Decision pursuant to 6.1, 2022 OIC 38
Date of decision: August 2022
An institution submitted an application to the Information Commissioner, under subsection 6.1(1) of the Access to Information Act, for approval to decline to act on an access to information request. The institution submitted that the request is vexatious, made in bad faith, or constitutes an abuse of the right of access. The institution further submitted that it had met its duty to assist the requester in connection with the request.
The Information Commissioner found that the application was premature, as the institution did not establish that it fulfilled its duty to assist obligations under subsection 4(2.1) of the Act.
The Commissioner denied the application.
The Access Request
The institution received an access to information request for records related to the requester’s previous access to information request.
Subsection 6.1(1) provides that the head of a government institution may seek the Information Commissioner’s written approval to decline to act on an access request if, in the opinion of the head of the institution, the request is vexatious, is made in bad faith or is otherwise an abuse of the right to make a request for access to records. The institution bears the burden of establishing that the request meets the requirements under subsection 6.1(1) of the Act.

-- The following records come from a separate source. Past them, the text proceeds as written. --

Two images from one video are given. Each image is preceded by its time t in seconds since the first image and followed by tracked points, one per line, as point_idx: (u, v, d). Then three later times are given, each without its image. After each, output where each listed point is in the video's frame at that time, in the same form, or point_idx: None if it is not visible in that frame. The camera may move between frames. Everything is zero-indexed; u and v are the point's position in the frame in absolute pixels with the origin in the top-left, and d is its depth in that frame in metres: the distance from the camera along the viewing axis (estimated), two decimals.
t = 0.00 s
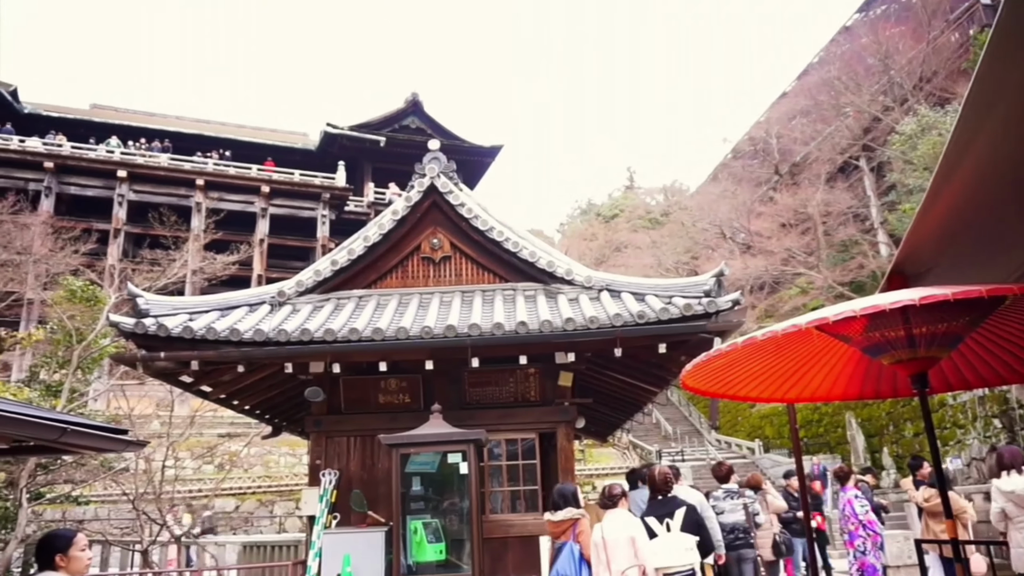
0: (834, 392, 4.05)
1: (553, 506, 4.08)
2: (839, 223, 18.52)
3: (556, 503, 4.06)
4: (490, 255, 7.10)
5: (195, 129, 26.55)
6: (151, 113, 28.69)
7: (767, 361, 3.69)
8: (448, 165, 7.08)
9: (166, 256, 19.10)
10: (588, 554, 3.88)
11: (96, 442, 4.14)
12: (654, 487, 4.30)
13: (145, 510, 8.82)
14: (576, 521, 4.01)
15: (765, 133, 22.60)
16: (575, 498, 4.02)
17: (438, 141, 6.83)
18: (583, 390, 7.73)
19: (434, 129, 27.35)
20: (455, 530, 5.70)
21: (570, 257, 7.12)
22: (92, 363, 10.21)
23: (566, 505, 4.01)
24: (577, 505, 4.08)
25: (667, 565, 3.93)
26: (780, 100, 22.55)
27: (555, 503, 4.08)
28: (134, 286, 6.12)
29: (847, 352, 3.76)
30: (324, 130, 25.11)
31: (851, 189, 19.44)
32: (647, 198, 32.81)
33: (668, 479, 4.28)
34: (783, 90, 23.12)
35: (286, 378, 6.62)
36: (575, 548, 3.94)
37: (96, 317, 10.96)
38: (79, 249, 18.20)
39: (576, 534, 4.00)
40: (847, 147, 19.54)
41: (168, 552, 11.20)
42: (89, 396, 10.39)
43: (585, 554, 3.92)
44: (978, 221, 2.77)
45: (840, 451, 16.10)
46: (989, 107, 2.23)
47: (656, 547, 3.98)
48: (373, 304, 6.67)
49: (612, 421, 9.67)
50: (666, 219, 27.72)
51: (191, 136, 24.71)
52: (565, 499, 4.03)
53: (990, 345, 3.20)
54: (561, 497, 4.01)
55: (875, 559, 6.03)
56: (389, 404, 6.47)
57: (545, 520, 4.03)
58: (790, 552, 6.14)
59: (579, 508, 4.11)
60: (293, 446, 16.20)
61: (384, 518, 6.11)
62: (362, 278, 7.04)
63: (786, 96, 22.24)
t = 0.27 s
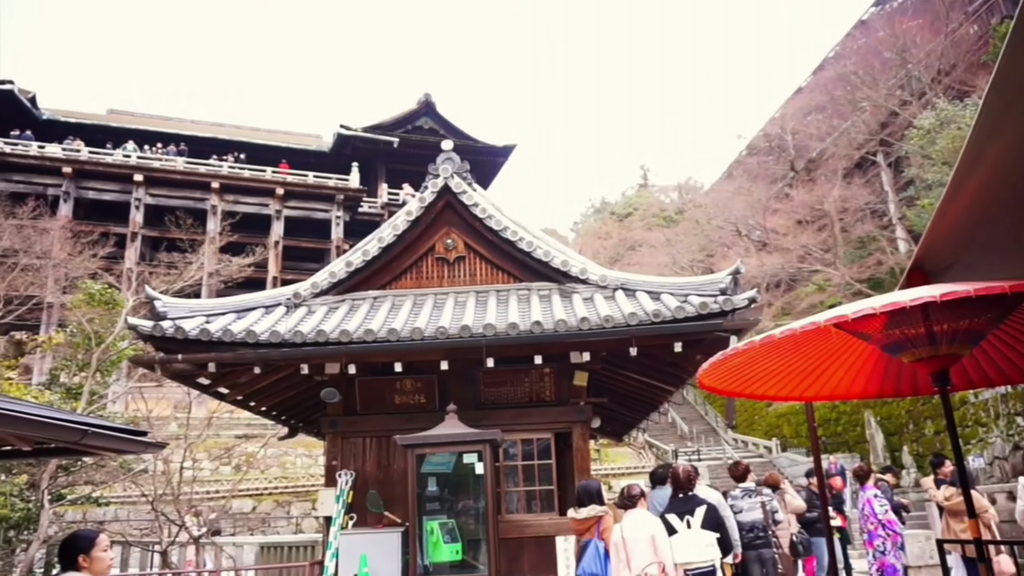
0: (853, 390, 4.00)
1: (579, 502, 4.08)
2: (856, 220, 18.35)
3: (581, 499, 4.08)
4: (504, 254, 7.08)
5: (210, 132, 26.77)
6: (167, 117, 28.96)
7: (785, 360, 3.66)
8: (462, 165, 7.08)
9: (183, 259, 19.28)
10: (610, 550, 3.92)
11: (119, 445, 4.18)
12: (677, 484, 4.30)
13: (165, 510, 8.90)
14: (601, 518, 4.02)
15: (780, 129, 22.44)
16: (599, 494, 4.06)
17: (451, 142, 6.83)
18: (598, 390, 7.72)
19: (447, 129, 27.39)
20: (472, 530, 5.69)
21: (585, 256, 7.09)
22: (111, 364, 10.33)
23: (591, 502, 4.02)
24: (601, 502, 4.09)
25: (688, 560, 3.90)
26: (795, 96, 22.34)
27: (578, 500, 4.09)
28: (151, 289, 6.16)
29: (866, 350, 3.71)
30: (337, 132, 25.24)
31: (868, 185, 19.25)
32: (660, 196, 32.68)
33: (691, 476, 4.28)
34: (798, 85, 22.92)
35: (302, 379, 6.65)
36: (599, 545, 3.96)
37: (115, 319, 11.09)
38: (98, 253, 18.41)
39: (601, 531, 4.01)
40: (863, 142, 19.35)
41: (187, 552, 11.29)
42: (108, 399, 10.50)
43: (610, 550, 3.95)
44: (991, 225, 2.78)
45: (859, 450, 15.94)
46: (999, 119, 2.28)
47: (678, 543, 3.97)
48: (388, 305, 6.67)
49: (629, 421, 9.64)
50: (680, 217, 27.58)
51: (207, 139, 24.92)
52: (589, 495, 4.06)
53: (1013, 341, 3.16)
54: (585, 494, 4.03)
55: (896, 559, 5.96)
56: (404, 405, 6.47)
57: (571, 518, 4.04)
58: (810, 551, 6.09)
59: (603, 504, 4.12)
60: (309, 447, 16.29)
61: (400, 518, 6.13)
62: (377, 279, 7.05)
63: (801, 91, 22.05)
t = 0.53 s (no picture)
0: (870, 387, 3.97)
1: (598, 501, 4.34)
2: (871, 216, 18.19)
3: (601, 498, 4.34)
4: (517, 253, 7.08)
5: (224, 135, 26.98)
6: (182, 121, 29.22)
7: (802, 358, 3.63)
8: (474, 165, 7.08)
9: (199, 261, 19.44)
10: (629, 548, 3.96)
11: (140, 446, 4.24)
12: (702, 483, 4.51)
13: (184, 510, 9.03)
14: (621, 516, 4.26)
15: (794, 126, 22.32)
16: (618, 492, 4.30)
17: (464, 142, 6.84)
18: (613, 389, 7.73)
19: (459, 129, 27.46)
20: (487, 530, 5.70)
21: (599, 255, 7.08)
22: (129, 366, 10.46)
23: (610, 501, 4.27)
24: (620, 500, 4.33)
25: (722, 558, 4.20)
26: (810, 92, 22.16)
27: (600, 499, 4.34)
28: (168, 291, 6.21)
29: (884, 347, 3.68)
30: (350, 133, 25.39)
31: (883, 181, 19.08)
32: (673, 194, 32.60)
33: (715, 474, 4.46)
34: (812, 81, 22.73)
35: (318, 379, 6.69)
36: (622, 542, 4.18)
37: (132, 320, 11.24)
38: (115, 255, 18.62)
39: (622, 528, 4.24)
40: (879, 138, 19.18)
41: (205, 552, 11.40)
42: (126, 400, 10.62)
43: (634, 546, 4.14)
44: (1002, 222, 2.79)
45: (876, 448, 15.81)
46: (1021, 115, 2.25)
47: (709, 541, 4.27)
48: (402, 305, 6.69)
49: (645, 421, 9.61)
50: (694, 215, 27.47)
51: (221, 142, 25.11)
52: (609, 495, 4.30)
53: None
54: (604, 492, 4.29)
55: (914, 558, 5.89)
56: (419, 405, 6.48)
57: (591, 515, 4.32)
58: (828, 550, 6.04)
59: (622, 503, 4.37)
60: (325, 447, 16.41)
61: (415, 518, 6.16)
62: (391, 280, 7.07)
63: (815, 87, 21.89)
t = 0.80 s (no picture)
0: (883, 386, 3.95)
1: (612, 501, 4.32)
2: (884, 213, 18.06)
3: (614, 498, 4.31)
4: (527, 253, 7.08)
5: (234, 137, 27.12)
6: (193, 123, 29.37)
7: (813, 356, 3.62)
8: (484, 165, 7.09)
9: (211, 262, 19.53)
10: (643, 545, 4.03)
11: (154, 446, 4.27)
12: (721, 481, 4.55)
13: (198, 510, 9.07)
14: (634, 515, 4.25)
15: (805, 123, 22.20)
16: (633, 492, 4.28)
17: (473, 142, 6.85)
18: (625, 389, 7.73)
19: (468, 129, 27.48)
20: (499, 530, 5.70)
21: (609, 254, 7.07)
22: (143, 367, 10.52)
23: (625, 501, 4.25)
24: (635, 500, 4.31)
25: (743, 557, 4.20)
26: (821, 89, 22.03)
27: (612, 499, 4.31)
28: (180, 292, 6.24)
29: (897, 346, 3.66)
30: (361, 134, 25.47)
31: (895, 178, 18.96)
32: (684, 192, 32.50)
33: (734, 473, 4.51)
34: (823, 78, 22.60)
35: (329, 379, 6.71)
36: (635, 542, 4.18)
37: (145, 321, 11.32)
38: (128, 257, 18.76)
39: (635, 528, 4.23)
40: (891, 135, 19.04)
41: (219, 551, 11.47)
42: (140, 401, 10.69)
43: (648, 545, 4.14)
44: (1019, 220, 2.76)
45: (890, 447, 15.71)
46: None
47: (730, 538, 4.28)
48: (413, 306, 6.70)
49: (658, 420, 9.58)
50: (705, 214, 27.36)
51: (232, 143, 25.23)
52: (622, 494, 4.28)
53: None
54: (618, 492, 4.27)
55: (930, 557, 5.84)
56: (430, 405, 6.49)
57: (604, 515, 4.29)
58: (842, 549, 6.00)
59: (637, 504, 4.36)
60: (337, 447, 16.47)
61: (427, 517, 6.17)
62: (401, 280, 7.09)
63: (826, 84, 21.76)
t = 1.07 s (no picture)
0: (899, 385, 3.92)
1: (627, 500, 4.34)
2: (898, 210, 17.92)
3: (628, 497, 4.33)
4: (539, 253, 7.09)
5: (247, 139, 27.29)
6: (206, 125, 29.57)
7: (829, 356, 3.60)
8: (495, 166, 7.09)
9: (225, 264, 19.65)
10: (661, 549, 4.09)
11: (171, 447, 4.30)
12: (740, 481, 4.53)
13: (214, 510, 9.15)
14: (647, 516, 4.27)
15: (817, 120, 22.06)
16: (646, 492, 4.28)
17: (485, 142, 6.85)
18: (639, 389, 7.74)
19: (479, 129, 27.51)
20: (513, 530, 5.69)
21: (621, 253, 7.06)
22: (158, 368, 10.61)
23: (638, 500, 4.26)
24: (649, 500, 4.33)
25: (753, 556, 4.20)
26: (833, 85, 21.88)
27: (626, 498, 4.34)
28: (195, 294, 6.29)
29: (914, 344, 3.62)
30: (372, 135, 25.57)
31: (910, 174, 18.81)
32: (695, 190, 32.37)
33: (751, 474, 4.49)
34: (835, 75, 22.45)
35: (343, 380, 6.75)
36: (649, 542, 4.21)
37: (160, 323, 11.41)
38: (143, 259, 18.91)
39: (648, 528, 4.26)
40: (905, 131, 18.88)
41: (234, 551, 11.55)
42: (156, 402, 10.77)
43: (659, 545, 4.17)
44: None
45: (905, 446, 15.59)
46: None
47: (742, 538, 4.28)
48: (425, 306, 6.72)
49: (673, 420, 9.56)
50: (717, 212, 27.26)
51: (244, 145, 25.37)
52: (637, 493, 4.30)
53: None
54: (633, 491, 4.27)
55: (947, 557, 5.78)
56: (443, 405, 6.51)
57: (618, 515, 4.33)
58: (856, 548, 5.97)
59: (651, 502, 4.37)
60: (350, 447, 16.53)
61: (441, 517, 6.19)
62: (413, 281, 7.10)
63: (839, 80, 21.62)
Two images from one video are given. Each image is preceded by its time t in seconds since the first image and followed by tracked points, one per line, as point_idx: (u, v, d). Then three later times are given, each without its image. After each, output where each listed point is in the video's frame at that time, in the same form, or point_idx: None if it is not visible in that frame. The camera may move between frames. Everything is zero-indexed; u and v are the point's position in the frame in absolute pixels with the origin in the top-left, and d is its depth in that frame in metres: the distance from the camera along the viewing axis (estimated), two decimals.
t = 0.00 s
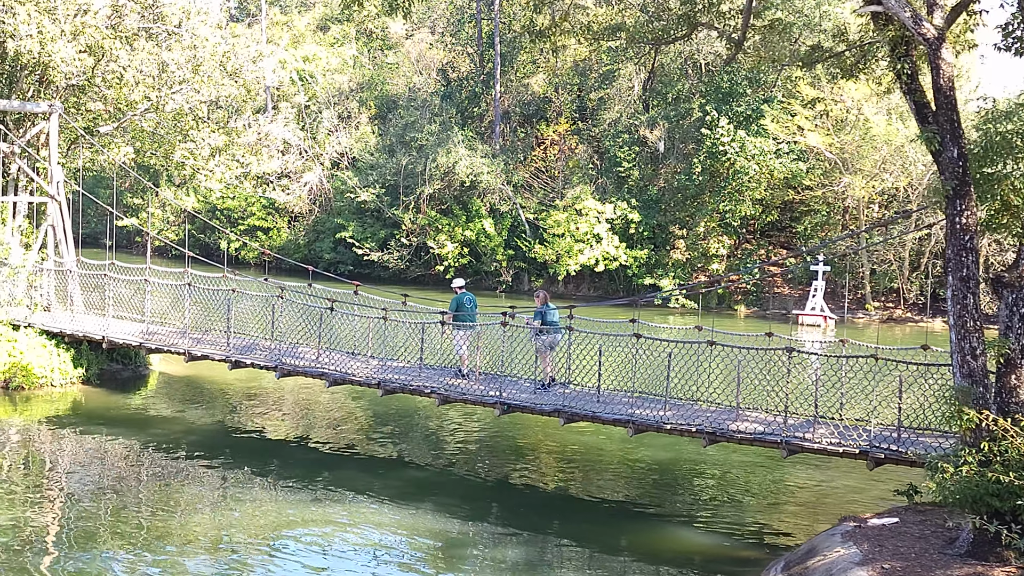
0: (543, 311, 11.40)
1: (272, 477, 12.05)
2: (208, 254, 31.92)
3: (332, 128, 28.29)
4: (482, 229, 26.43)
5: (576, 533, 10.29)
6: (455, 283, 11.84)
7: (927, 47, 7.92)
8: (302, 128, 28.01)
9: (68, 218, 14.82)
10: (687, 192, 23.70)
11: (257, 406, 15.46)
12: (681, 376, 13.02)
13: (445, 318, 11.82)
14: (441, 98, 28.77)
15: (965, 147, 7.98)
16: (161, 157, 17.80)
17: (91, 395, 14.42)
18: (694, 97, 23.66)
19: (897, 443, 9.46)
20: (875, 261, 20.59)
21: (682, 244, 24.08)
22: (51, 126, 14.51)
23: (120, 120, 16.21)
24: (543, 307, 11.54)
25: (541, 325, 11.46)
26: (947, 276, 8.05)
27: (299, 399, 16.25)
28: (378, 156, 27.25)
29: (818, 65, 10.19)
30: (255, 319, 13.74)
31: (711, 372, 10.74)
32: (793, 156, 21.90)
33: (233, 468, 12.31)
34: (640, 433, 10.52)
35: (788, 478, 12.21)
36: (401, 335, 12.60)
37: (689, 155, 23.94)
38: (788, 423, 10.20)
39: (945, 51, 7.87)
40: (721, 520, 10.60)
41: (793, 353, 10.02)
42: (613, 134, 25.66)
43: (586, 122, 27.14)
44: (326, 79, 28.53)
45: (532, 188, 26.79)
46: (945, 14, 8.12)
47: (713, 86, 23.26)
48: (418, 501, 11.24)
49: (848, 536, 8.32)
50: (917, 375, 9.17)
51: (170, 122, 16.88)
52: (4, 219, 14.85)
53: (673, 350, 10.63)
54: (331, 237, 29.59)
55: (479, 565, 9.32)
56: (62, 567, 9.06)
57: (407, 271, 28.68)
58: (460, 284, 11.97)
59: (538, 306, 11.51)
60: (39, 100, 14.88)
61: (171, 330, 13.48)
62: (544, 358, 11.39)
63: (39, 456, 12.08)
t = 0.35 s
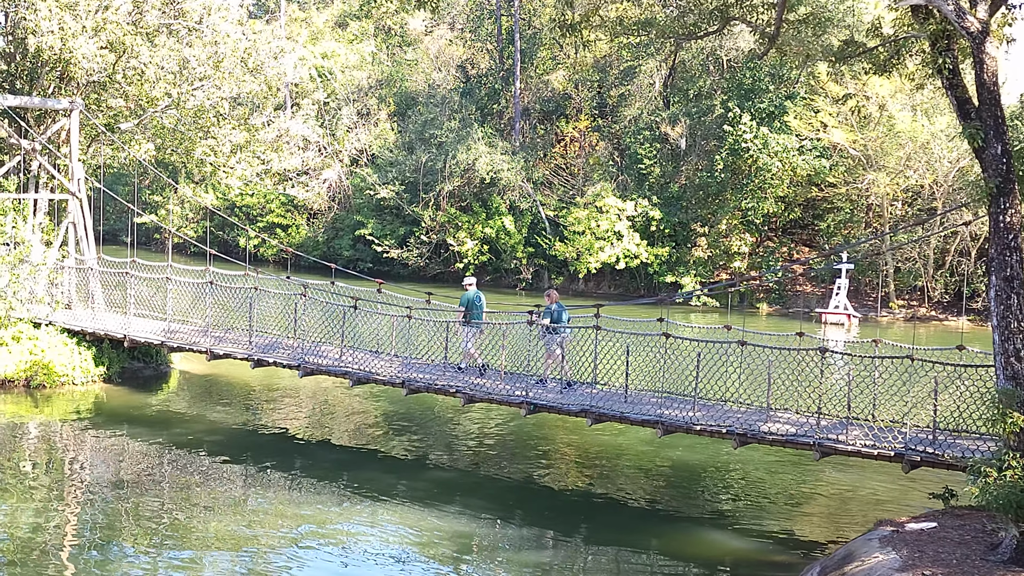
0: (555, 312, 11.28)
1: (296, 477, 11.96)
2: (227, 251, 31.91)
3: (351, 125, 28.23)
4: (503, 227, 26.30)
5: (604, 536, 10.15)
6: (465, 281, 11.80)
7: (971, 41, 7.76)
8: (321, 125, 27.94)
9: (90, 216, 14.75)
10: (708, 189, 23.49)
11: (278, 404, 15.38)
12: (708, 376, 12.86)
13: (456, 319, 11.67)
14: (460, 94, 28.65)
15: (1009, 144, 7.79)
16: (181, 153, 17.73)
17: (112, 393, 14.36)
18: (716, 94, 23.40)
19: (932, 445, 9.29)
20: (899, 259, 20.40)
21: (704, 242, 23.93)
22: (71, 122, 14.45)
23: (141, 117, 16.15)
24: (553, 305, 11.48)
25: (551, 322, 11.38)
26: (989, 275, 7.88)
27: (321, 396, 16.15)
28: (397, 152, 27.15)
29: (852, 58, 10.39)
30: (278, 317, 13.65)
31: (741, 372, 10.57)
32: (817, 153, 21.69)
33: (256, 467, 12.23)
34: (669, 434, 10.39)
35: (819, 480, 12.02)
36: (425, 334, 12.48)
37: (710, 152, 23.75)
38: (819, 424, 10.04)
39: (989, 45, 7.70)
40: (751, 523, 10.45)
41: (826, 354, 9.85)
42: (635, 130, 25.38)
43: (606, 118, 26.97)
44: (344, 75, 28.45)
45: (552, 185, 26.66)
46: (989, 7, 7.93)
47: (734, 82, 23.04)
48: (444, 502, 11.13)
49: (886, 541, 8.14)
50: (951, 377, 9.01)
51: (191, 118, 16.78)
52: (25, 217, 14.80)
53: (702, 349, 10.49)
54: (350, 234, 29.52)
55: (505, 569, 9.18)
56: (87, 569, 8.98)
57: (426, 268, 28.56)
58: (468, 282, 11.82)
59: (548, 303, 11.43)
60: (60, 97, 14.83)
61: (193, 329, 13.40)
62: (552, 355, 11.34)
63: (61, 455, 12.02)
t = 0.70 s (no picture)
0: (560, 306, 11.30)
1: (316, 478, 11.84)
2: (243, 249, 31.84)
3: (367, 122, 28.18)
4: (519, 224, 26.14)
5: (630, 540, 10.00)
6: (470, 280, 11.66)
7: (1013, 36, 7.51)
8: (337, 123, 27.89)
9: (108, 214, 14.69)
10: (727, 186, 23.29)
11: (298, 403, 15.26)
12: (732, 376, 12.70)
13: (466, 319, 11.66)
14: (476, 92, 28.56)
15: None
16: (199, 151, 17.63)
17: (130, 392, 14.25)
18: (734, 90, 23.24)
19: (967, 448, 9.12)
20: (920, 257, 20.24)
21: (723, 239, 23.76)
22: (89, 120, 14.36)
23: (159, 115, 16.07)
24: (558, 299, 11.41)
25: (557, 318, 11.30)
26: None
27: (339, 396, 16.03)
28: (413, 150, 27.05)
29: (886, 53, 10.55)
30: (297, 317, 13.54)
31: (769, 373, 10.41)
32: (836, 150, 21.51)
33: (276, 468, 12.11)
34: (696, 435, 10.23)
35: (847, 482, 11.83)
36: (447, 334, 12.35)
37: (729, 149, 23.58)
38: (850, 426, 9.87)
39: None
40: (779, 526, 10.28)
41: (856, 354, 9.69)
42: (652, 127, 25.25)
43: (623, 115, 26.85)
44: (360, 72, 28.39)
45: (570, 183, 26.51)
46: None
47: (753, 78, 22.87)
48: (467, 504, 10.99)
49: (923, 546, 7.96)
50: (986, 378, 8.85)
51: (208, 116, 16.64)
52: (43, 215, 14.73)
53: (729, 348, 10.34)
54: (366, 232, 29.41)
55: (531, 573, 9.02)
56: (107, 571, 8.88)
57: (442, 267, 28.39)
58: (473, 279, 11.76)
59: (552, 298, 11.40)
60: (77, 94, 14.73)
61: (211, 328, 13.29)
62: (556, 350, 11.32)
63: (80, 455, 11.92)
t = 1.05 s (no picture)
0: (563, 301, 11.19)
1: (338, 477, 11.74)
2: (259, 246, 31.78)
3: (383, 118, 28.14)
4: (537, 221, 25.96)
5: (658, 542, 9.87)
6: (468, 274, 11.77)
7: None
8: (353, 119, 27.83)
9: (125, 211, 14.61)
10: (747, 181, 23.06)
11: (316, 401, 15.14)
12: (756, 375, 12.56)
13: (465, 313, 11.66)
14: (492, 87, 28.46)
15: None
16: (217, 147, 17.54)
17: (149, 391, 14.13)
18: (753, 85, 23.03)
19: (1003, 448, 8.96)
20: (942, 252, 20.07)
21: (743, 235, 23.56)
22: (107, 117, 14.26)
23: (176, 111, 15.97)
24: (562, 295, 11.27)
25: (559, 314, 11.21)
26: None
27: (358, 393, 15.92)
28: (430, 146, 26.96)
29: (916, 45, 10.31)
30: (316, 315, 13.43)
31: (798, 371, 10.26)
32: (857, 144, 21.33)
33: (298, 468, 12.01)
34: (724, 434, 10.09)
35: (877, 482, 11.66)
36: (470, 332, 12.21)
37: (748, 144, 23.37)
38: (882, 425, 9.72)
39: None
40: (809, 528, 10.14)
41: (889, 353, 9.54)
42: (670, 123, 25.10)
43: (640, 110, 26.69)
44: (376, 68, 28.32)
45: (587, 178, 26.35)
46: None
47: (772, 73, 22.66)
48: (491, 505, 10.87)
49: (963, 549, 7.81)
50: None
51: (226, 112, 16.56)
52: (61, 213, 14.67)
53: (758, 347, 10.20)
54: (383, 228, 29.29)
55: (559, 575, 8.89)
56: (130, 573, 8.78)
57: (459, 263, 28.27)
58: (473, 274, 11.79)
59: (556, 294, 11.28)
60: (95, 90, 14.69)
61: (230, 326, 13.19)
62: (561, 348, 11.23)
63: (99, 455, 11.84)
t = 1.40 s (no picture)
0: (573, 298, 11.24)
1: (363, 479, 11.66)
2: (278, 244, 31.78)
3: (403, 116, 28.11)
4: (557, 219, 25.82)
5: (689, 546, 9.73)
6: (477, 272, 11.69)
7: None
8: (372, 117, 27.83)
9: (146, 210, 14.50)
10: (769, 179, 22.63)
11: (338, 401, 15.05)
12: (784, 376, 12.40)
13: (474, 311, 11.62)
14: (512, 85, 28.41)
15: None
16: (238, 146, 17.49)
17: (171, 392, 14.06)
18: (775, 81, 22.86)
19: None
20: (968, 249, 19.88)
21: (765, 232, 23.36)
22: (128, 115, 14.19)
23: (197, 110, 15.84)
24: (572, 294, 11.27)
25: (569, 313, 11.25)
26: None
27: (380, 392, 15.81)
28: (449, 144, 26.90)
29: (954, 40, 10.25)
30: (339, 315, 13.33)
31: (831, 371, 10.10)
32: (880, 141, 21.15)
33: (322, 469, 11.93)
34: (756, 435, 9.94)
35: (910, 484, 11.48)
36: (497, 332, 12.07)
37: (772, 141, 22.88)
38: (918, 427, 9.53)
39: None
40: (842, 532, 9.97)
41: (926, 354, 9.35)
42: (691, 120, 24.97)
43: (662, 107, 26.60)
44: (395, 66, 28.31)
45: (608, 176, 26.22)
46: None
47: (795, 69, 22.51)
48: (518, 508, 10.75)
49: (1007, 556, 7.64)
50: None
51: (247, 111, 16.45)
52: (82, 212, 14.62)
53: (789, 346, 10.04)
54: (402, 227, 29.22)
55: None
56: None
57: (479, 262, 28.04)
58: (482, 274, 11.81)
59: (567, 294, 11.35)
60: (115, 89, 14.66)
61: (253, 326, 13.10)
62: (572, 347, 11.21)
63: (121, 455, 11.78)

The right of access to information to records under the control of a government institution has been recognized as quasi-constitutional in nature (Blood Tribe (Department of Health) v. Canada (Privacy Commissioner), 2006 FCA 334 at para 24; see also: Canada (Information Commissioner) v. Canada (Minister of National Defence), 2011 SCC 25 at para 40). Bearing this in mind, authorization to decline a request will only be granted if the application is supported by clear and compelling evidence (see, for example: Saskatchewan (Advanced Education) (Re), 2010 CanLII 28547 (SK IPC) at paras 43-47; Northwest Territories (Public Body) (Re), 2017 CanLII 73304).
Institutions, pursuant to subsection 4(2.1), also have an obligation to assist requesters in connection with their requests. As explained in the Guidance and Process documents issued by the Office of the Information Commissioner regarding 6.1 applications, institutions should only seek the Commissioner’s approval to decline to act on an access request after having made every reasonable effort to help the requester with the access request.
Duty to assist
The institution indicated that it fulfilled its duty to assist obligations under subsection 4(2.1) by notifying the requester, “as soon as possible” that they were seeking the approval of the Commissioner to decline to act on their request.
The requester indicated that the institution did not attempt to contact the requester prior to seeking approval to decline to act under subsection 6.1.
The institution’s notice to the requester of its decision to seek approval to decline to act and intention to inform the requester of the outcome of that application are in keeping with their notice obligations under subsection 6.1 (1.3), as opposed to its obligations to make every reasonable effort to help the requester with the request pursuant to subsection 4(2.1).
Although the institution asserted that it was not in a position to provide the requester with any further assistance, it is the Commissioner’s view that they did not cogently explain why no efforts, much less reasonable efforts, could not have been made. This includes explaining why they could not reasonably have communicated with the requester regarding the request or information sought, and / or why responding to the request under the Act without revealing information upon which they were authorized to refuse disclosure was not reasonably possible.
As the institution failed to make every reasonable effort to assist the requester in connection with the requests, it was not in a position to seek the Commissioner’s approval to decline to act under section 6.1.
The Commissioner denied the application.